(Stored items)
- - - - - - -

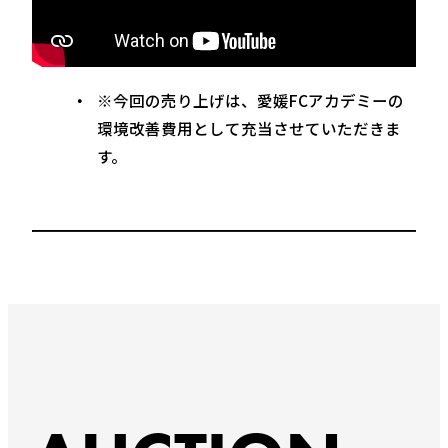
※今回の売り上げは、愛媛FCアカデミーの
環境改善費用として充当させていただきま
す。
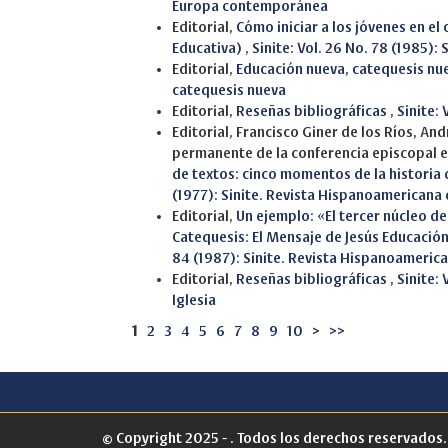
Europa contemporánea
Editorial,
Cómo iniciar a los jóvenes en e
Educativa)
,
Sinite: Vol. 26 No. 78 (1985)
Editorial,
Educación nueva, catequesis nu
catequesis nueva
Editorial,
Reseñas bibliográficas
,
Sinite:
Editorial, Francisco Giner de los Ríos, A
permanente de la conferencia episcopal 
de textos: cinco momentos de la historia
(1977): Sinite. Revista Hispanoamericana
Editorial,
Un ejemplo: «El tercer núcleo de
Catequesis: El Mensaje de Jesús Educación
84 (1987): Sinite. Revista Hispanoameric
Editorial,
Reseñas bibliográficas
,
Sinite: 
Iglesia
1
2
3
4
5
6
7
8
9
10
>
>>
© Copyright 2025 - . Todos los derechos reservados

- - - - - - -

#### TASK PROMPT:
Hand over the entries again, exactly as written and without the pictures.

#### RESPONSE:
※今回の売り上げは、愛媛FCアカデミーの
環境改善費用として充当させていただきま
す。
Europa contemporánea
Editorial,
Cómo iniciar a los jóvenes en e
Educativa)
,
Sinite: Vol. 26 No. 78 (1985)
Editorial,
Educación nueva, catequesis nu
catequesis nueva
Editorial,
Reseñas bibliográficas
,
Sinite:
Editorial, Francisco Giner de los Ríos, A
permanente de la conferencia episcopal 
de textos: cinco momentos de la historia
(1977): Sinite. Revista Hispanoamericana
Editorial,
Un ejemplo: «El tercer núcleo de
Catequesis: El Mensaje de Jesús Educación
84 (1987): Sinite. Revista Hispanoameric
Editorial,
Reseñas bibliográficas
,
Sinite: 
Iglesia
1
2
3
4
5
6
7
8
9
10
>
>>
© Copyright 2025 - . Todos los derechos reservados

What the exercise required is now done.